The phrase herbal tea usually refers to infusions of fruit or herbs made without the tea plant, such as rosehip tea or chamomile tea. Alternative phrases for this are tisane or herbal infusion, both bearing an implied contrast with tea. This article is concerned exclusively with preparations and uses of the tea plant, Camellia sinensis.
Like black and green tea, white tea is also derived from Camellia sinensis. Thus, white tea shares many of the same chemical properties and health effects of tea. The particular amount and ratio of the polyphenol compounds found in tea varies widely from one type of white tea to another, frequently overlapping with chemical compositions found in green tea. This is due both to the variation between strain of Camellia sinensis, as well as the preparation process itself. These compounds have been shown to protect against certain types of cancer both in vitro and in vivo.
- Improved cardiovascular function
Catechins, a group of polyphenol antioxidants found in white tea, have been found to reduce cholesterol, decrease blood pressure, and improve the function of blood vessels, thereby decreasing the risk of cardiovascular disease.
- Antibacterial and antiviral
White tea has been shown to protect animals from certain pathogenic bacteria, such as Salmonella tryphimurium. The antioxidants found in white tea may also help bolster the immune system, particularly in immunocompromised humans and animals.
A 1984 study at Pace University[specify] revealed that white tea extract may help slow viruses and bacterial growth, thus reducing the incidence of staphylococcus and streptococcus infections, pneumonia, fungus growth, and even dental plaque.
Findings from another study[specify] conducted at the Skin Study Center at University Hospitals of Cleveland and Case Western Reserve University reveal indicators that white tea helps skin cells by boosting immune systems when exposed to harmful ultra-violet radiation.
An article published in the Carcinogenesis journal by scientists from the Linus Pauling Institute at Oregon State University[specify] found that consumption of moderate amounts of white or green tea may hedge against colon tumors consistent with the prescription drug, sulindac.
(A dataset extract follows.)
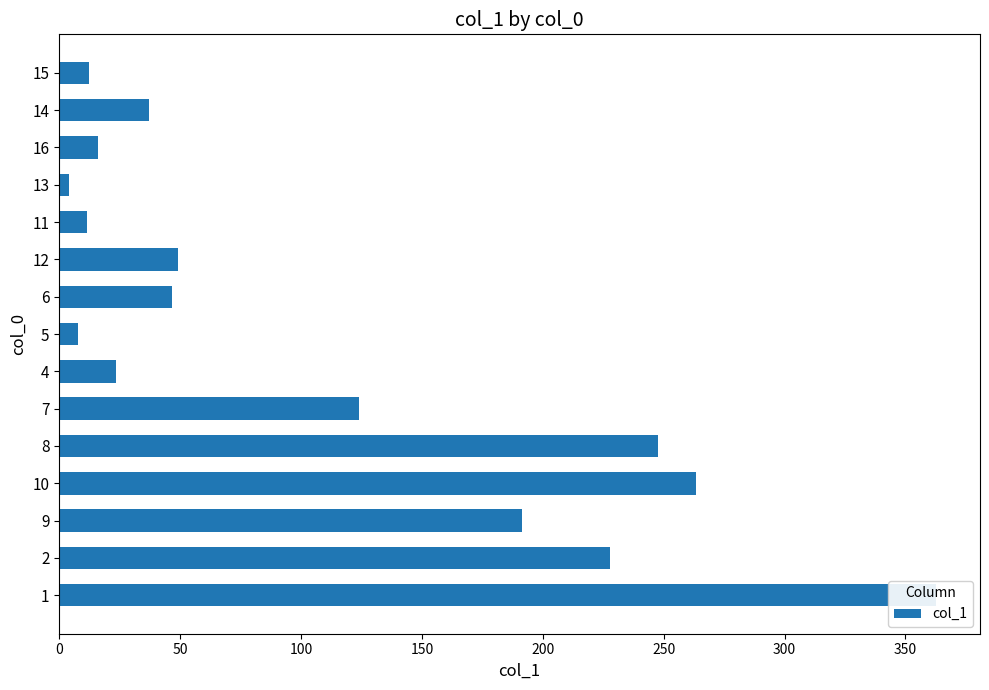

How many data points does each series have?

15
When used in combination with the drug, the results were more effective.
A study at Kingston University in 2009 showed that white tea has high anti-inflammatory, antioxidant, anti-collagenase, and anti-elastase properties which could potentially reduce the risks of developing rheumatoid arthritis, some cancers, heart disease and slow the enzymatic break-down of elastin and collagen, traits which accompany aging.